We use this function to create a predicate passed through to `itertools.filterfalse` which is then used to obtain an iterator on the anomalies.

In [154]:
from itertools import filterfalse
pred = lambda t: is_ok(5, t)
anomalies = filterfalse(pred, data_with_stats)
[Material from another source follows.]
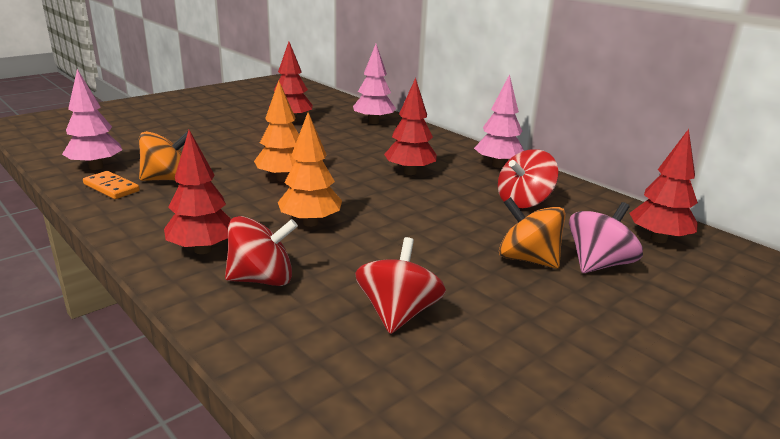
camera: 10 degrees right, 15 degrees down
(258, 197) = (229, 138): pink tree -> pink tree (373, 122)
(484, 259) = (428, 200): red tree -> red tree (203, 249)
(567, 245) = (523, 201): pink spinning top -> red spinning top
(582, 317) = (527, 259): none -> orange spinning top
We materialize the anomalies...

In [155]:
anomaly_list = list(anomalies)
print(len(anomaly_list))
anomaly_list  # materialize

9432


[(2, 999999993.668907, 999999997.1454622, 4.916591385519283),
 (5, 1000000006.8063874, 1000000000.196701, 3.7337646917130316),
 (19, 999999994.3843958, 1000000000.0517331, 1.3790551740134611),
 (20, 1000000006.5172698, 1000000000.37501, 1.4706257466845123),
 (22, 1000000008.1340752, 1000000000.5921197, 1.6944561177220614),
 (33, 1000000006.0135381, 1000000000.5386285, 0.9848084343305032),
 (37, 1000000007.1887525, 1000000000.7186396, 1.0988792818028763),
 (43, 1000000008.1489433, 1000000000.6390294, 1.178396768339386),
 (44, 1000000006.7925471, 1000000000.778882, 0.9423324774844044),
 (58, 999999989.3760073, 1000000000.4685622, 1.482495254362478),
 (62, 1000000005.6040199, 1000000000.566396, 0.6511569922386762),
 (73, 1000000005.8065561, 1000000000.5435818, 0.6267492162242675),
 (80, 999999992.7377859, 1000000000.3485179, 0.8620040547245812),
 (94, 1000000006.0758184, 1000000000.3349707, 0.5994705296032061),
 (124, 999999993.268937, 1000000000.0943075, 0.6202635065278119),
 (128, 99999

## To think of, but not hand in

What kinds of anomalies will this algorithm pick up? What kinds would a shorter "window" of anomaly detection, like 100 points around the time in question pick? How might you create an algorithm which does window based averaging? (hint: the window size is small compared to the time series size). 

Finally think a bit of how you might implement all of this in a production environment..remember that data streaming in might get backed up when you handle an anomaly.

(Some inspiration might accrue if you look at the docs for `collections.deque`).